Tag Archives: i claudius

Romans, yo

So I’m super interested in the Julio-Claudian dynasty now.

Thanks, Robert Graves.

I want to read more about it but I also want to keep going with my fiction list and I’ve never been one to be reading more than one book at a time (I don’t know why, I just don’t do that), so I don’t know what to do.
Also, I, Claudius has a sequel (Claudius the God) but it’s not on my “200 Books” list, so ldskghdlfjferfafslffl when am I going to read it?

Life is hard.

Edit: apparently there’s a BBC television adaptation of the two books?? I neeeeeed!

Book Review: I, Claudius (Graves)

Have I read this before: Nope! First time.

Review: Man, I was not expecting to like this book, but I got into it, yo. My knowledge of Roman emperors is (was?) close to 0%, especially with respect to timelines, families and relationships, and who did what. So I started this book thinking “haha, I’m not going to be able to place any of this in any sort of historical context, I’m not really interested in the time period, and I’m probably not going to get much enjoyment out of this.” But the way it’s written is so engaging and does such a good job of creating a clear timeline and a clear setup of the relationships amongst a lot of important historical characters that I’m now finding myself wanting to read more about that period of Roman history. The book is written as a fictional autobiography of Claudius and basically covers the period between Julius Caesar’s assassination and Caligula’s assassination, at which point Claudius becomes emperor. It’s a mixture of his telling of the history of many of his family members and relations and his personal experiences from childhood onward. He’s written as a very intelligent and sympathetic character. Great book. Read it.

Favorite part: There were a few lines/sections that were pretty great.

[Claudius had a stutter among other things, and people assumed he was stupid (he wasn’t; he was quiet but very observant and intelligent). This is Claudius’ grandmother, Livia, explaining to Augustus why Claudius speaking clearly through a declamation didn’t mean he wasn’t an idiot]
“The surprise that you had behind that curtain was no greater and no less than the surprise we once had when the Indian Ambassador took the silk cloth off the gold cage…and we saw the bird Parrot for the first time with his emerald feathers and ruby necklet and heard him say, “Hail Caesar, Father of the Country!” It was not the remarkableness of the phrase…but that a *bird* spoke it astonished us. And nobody but a fool would praise Parrot for his wit in coming out with the appropriate words, for he did not know the meaning of any one of them. The credit goes to the man who trained the bird, by incredible patients, to repeat the phrase…So with Claudius, though it is hardly complimentary to Parrot, an undeniably handsome bird, to compare my grandson to him: what you heard was without the least doubt a speech that he (Claudius) had happened to learn by heart.

[Caligula, now emperor, has told Claudius that he (Caligula) and his sister are gods.]
I grovelled on the floor again and retired, backwards. Ganymede stopped me in the corridor and asked for the news. I said: “He’s just become a God and a very important one, he says. His face shines.”
“That’s bad news for us mortals,” said Ganymede. “But I saw it coming. Thanks for the tip. I’ll pass it on to the other fellows. Does Drusilla know? No? Then I’ll tell her.”
“Tell her she’s a goddess, too,” I said, “in case she hasn’t noticed it.”

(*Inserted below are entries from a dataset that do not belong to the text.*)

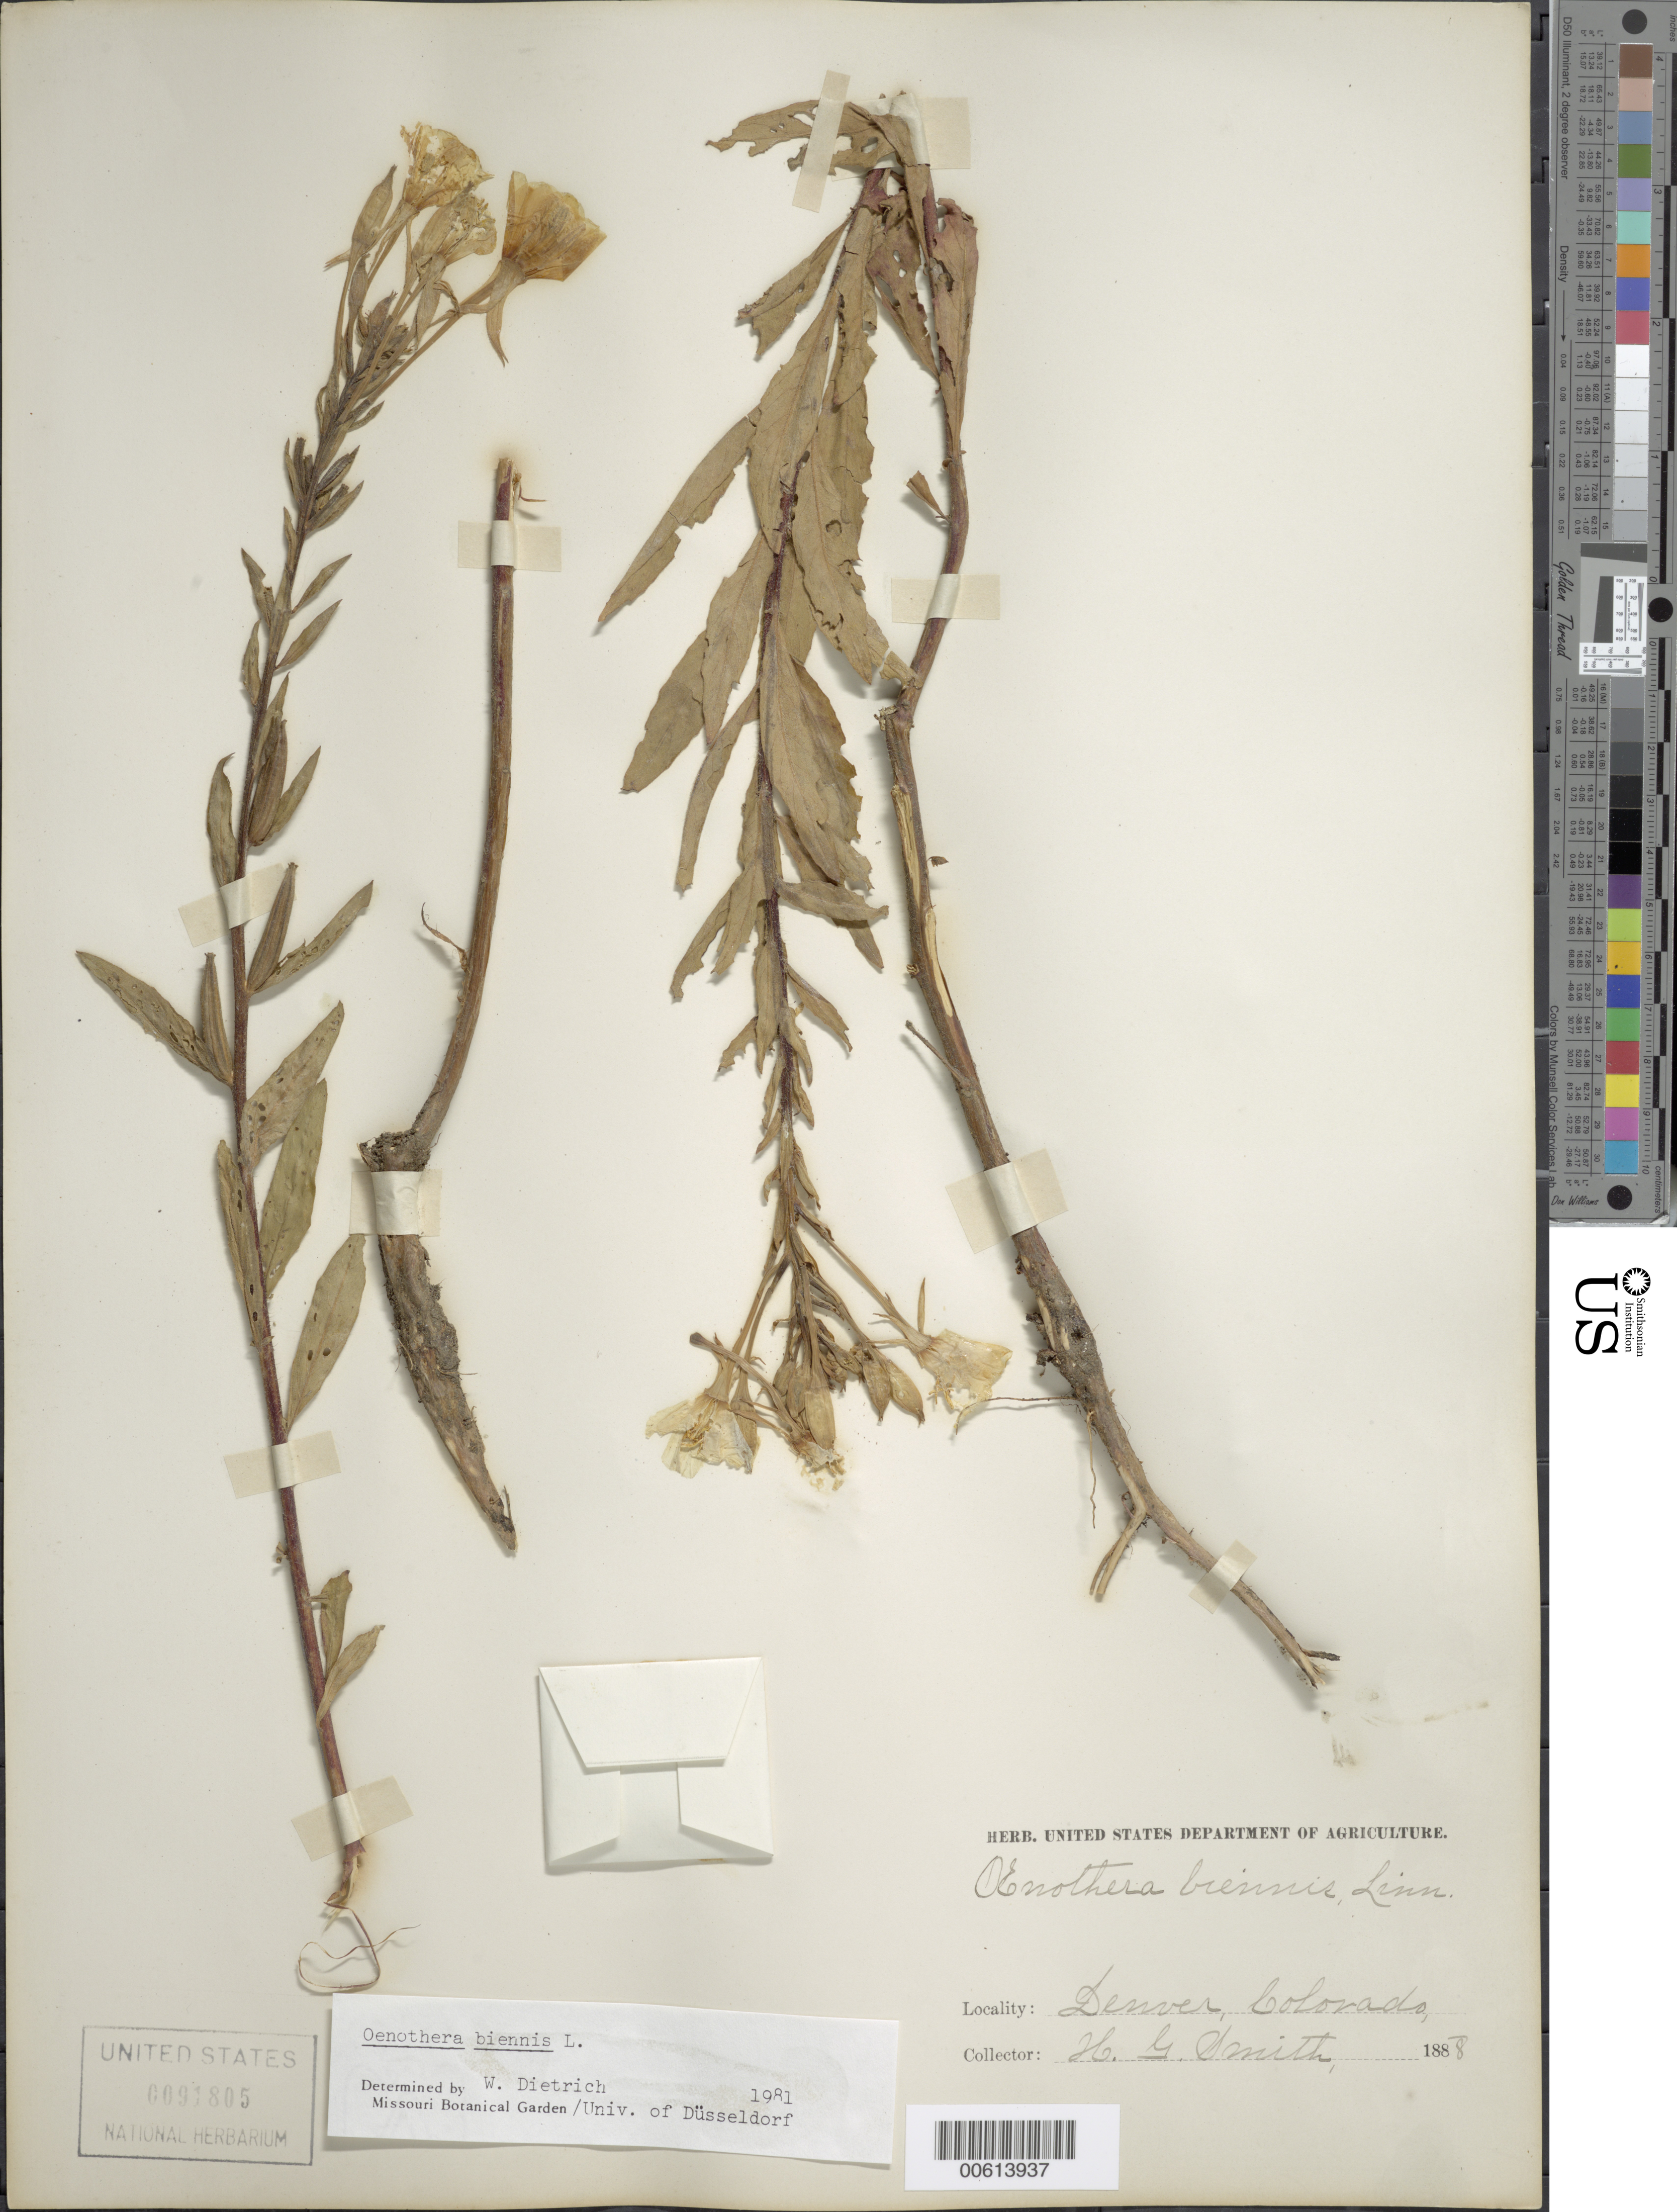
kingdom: Plantae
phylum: Tracheophyta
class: Magnoliopsida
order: Myrtales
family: Onagraceae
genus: Oenothera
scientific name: Oenothera biennis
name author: L.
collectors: W. Smith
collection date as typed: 1888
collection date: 1888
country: United States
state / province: Colorado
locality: Denver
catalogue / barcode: US 91805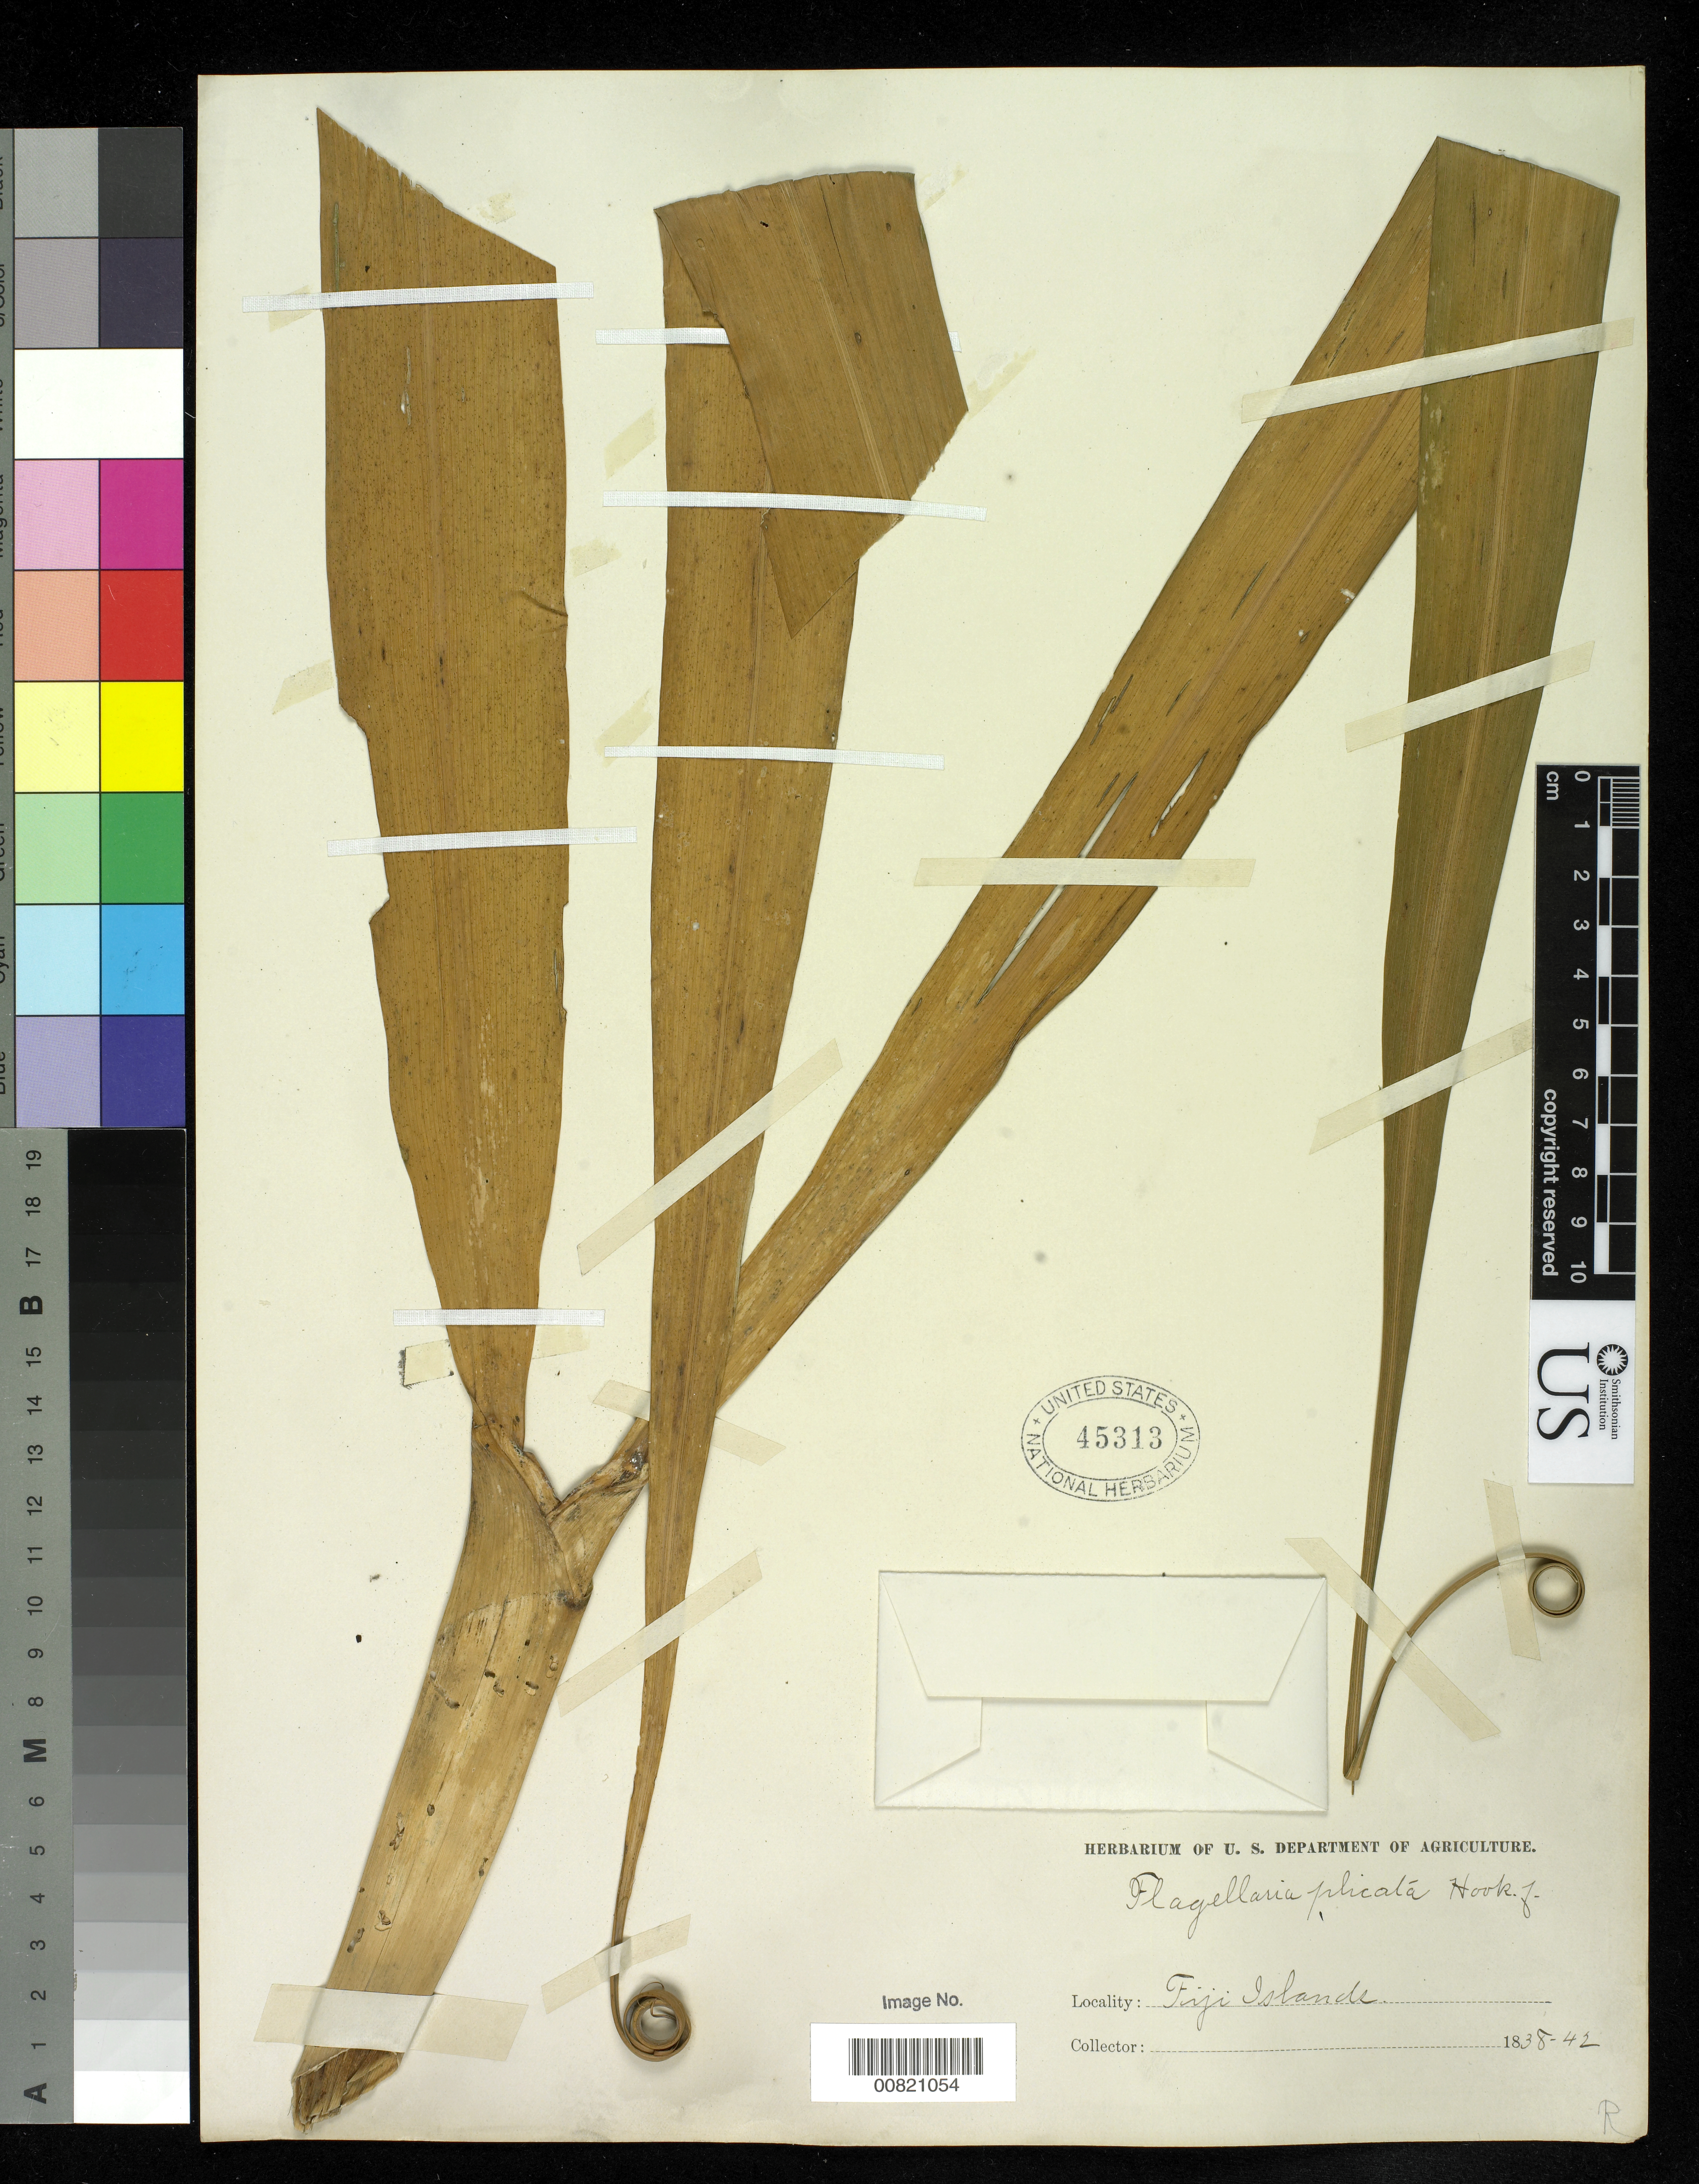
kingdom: Plantae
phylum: Tracheophyta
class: Liliopsida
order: Poales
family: Flagellariaceae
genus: Flagellaria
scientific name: Flagellaria plicata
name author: Hook. f.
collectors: Wilkes Explor. Exped.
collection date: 1838/1842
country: Fiji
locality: Fiji Islands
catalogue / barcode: US 45313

[Talking about more Caligula doing Caligula stuff.]
Another chance remark that I made at supper about this time had an unexpected effect on Caligula. Someone mentioned epilepsy and I said that Carthaginian records showed Hannibal to have been an epileptic, and that Alexander and Julius Caesar were both subject to this mysterious disease, which seemed to be an almost inevitable accompaniment of superlative military genius. Caligula pricked up his ears at this, and a few days later he gave a very good imitation of an epileptic fit, falling on the floor in the Senate House and screaming at the top of his voice, his lips white with foam – soap-suds, probably.

[Even more Caligula madness.]
Soon after this he had a thunder-and-lightening machine made. He lit a fuse and it made a roar and a flash and catapulted stones in whatever direction he wanted. But I have it on good authority that whenever there was a real thunderstorm at night he used to creep under the bed. There is a good story about that. One day a storm burst when he was parading about dressed as Venus. He began to cry: “Father, Father, spare your pretty daughter!”